Hot and sour cabbage
By NicoVon
In the past, when winter came, people in the north would store Chinese cabbage to cope with the winter. My mother always changed her cooking methods and ate almost all the cooked, stewed, fried, soaked, etc. Nowadays, materials are abundant, and fresh vegetables can be bought even on cold thirty-nine days. Cabbage is no longer the protagonist in winter. But I still have a special affection for cabbage.
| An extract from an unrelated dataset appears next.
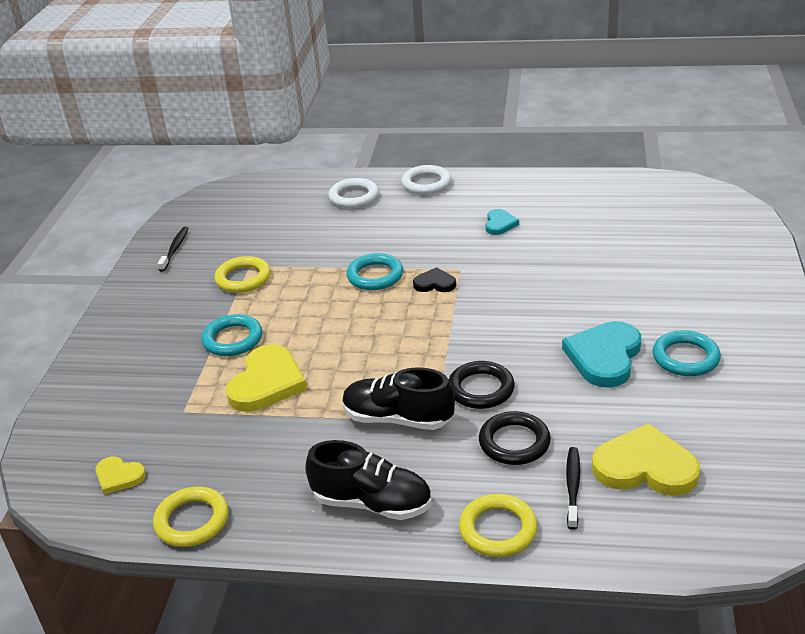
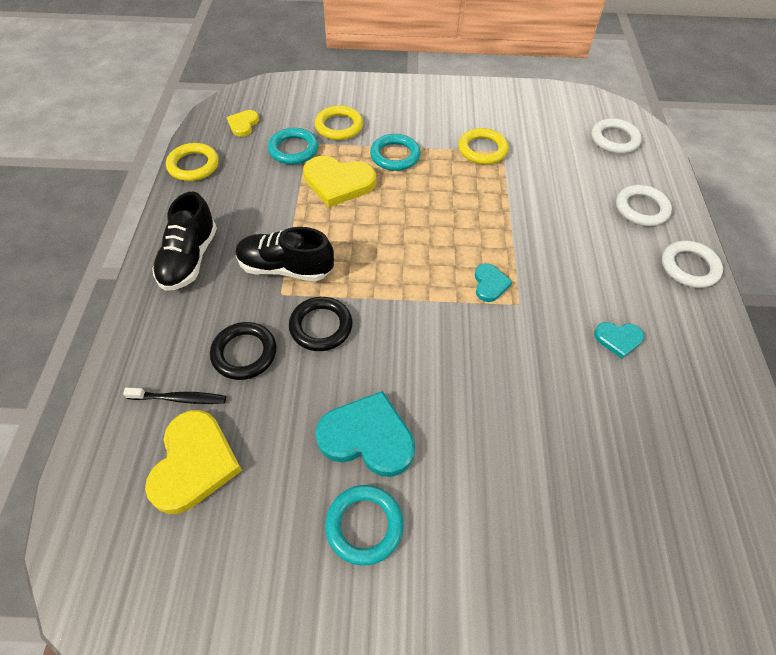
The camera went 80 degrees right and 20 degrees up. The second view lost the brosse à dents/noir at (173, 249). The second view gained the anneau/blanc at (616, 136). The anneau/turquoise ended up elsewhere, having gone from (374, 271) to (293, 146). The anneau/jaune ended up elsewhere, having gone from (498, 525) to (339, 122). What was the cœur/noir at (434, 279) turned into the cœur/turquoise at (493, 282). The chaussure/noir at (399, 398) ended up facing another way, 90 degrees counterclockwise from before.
When I see fresh green leaves and hemp in the vegetable market, I will pick up one and taste the memories of the past.
Recipe Recommendations
- hot and sour
- flavoring
- three-quarters of an hour
- ordinary
Steps for Hot and sour cabbage

1
Wash the cabbage and cut it into 3 cm pieces, marinate with salt for 30 minutes until the soup comes out.
2
Cut green onion, ginger, and pepper into thin strips for later use.
3
Squeeze out the water from the pickled cabbage.
4
Heat the wok and pour in sesame oil and pepper. After the pepper changes color, add shredded onions, ginger, and shredded pepper and stir fry until fragrant.
5
Filter with a sieve and pour on the cabbage.
6
Add white sugar, soy sauce, and vinegar and mix well.Hot and sour cabbage Make Tips
Cabbage is cooked and eaten now, but eating it the next day is harmful to your body.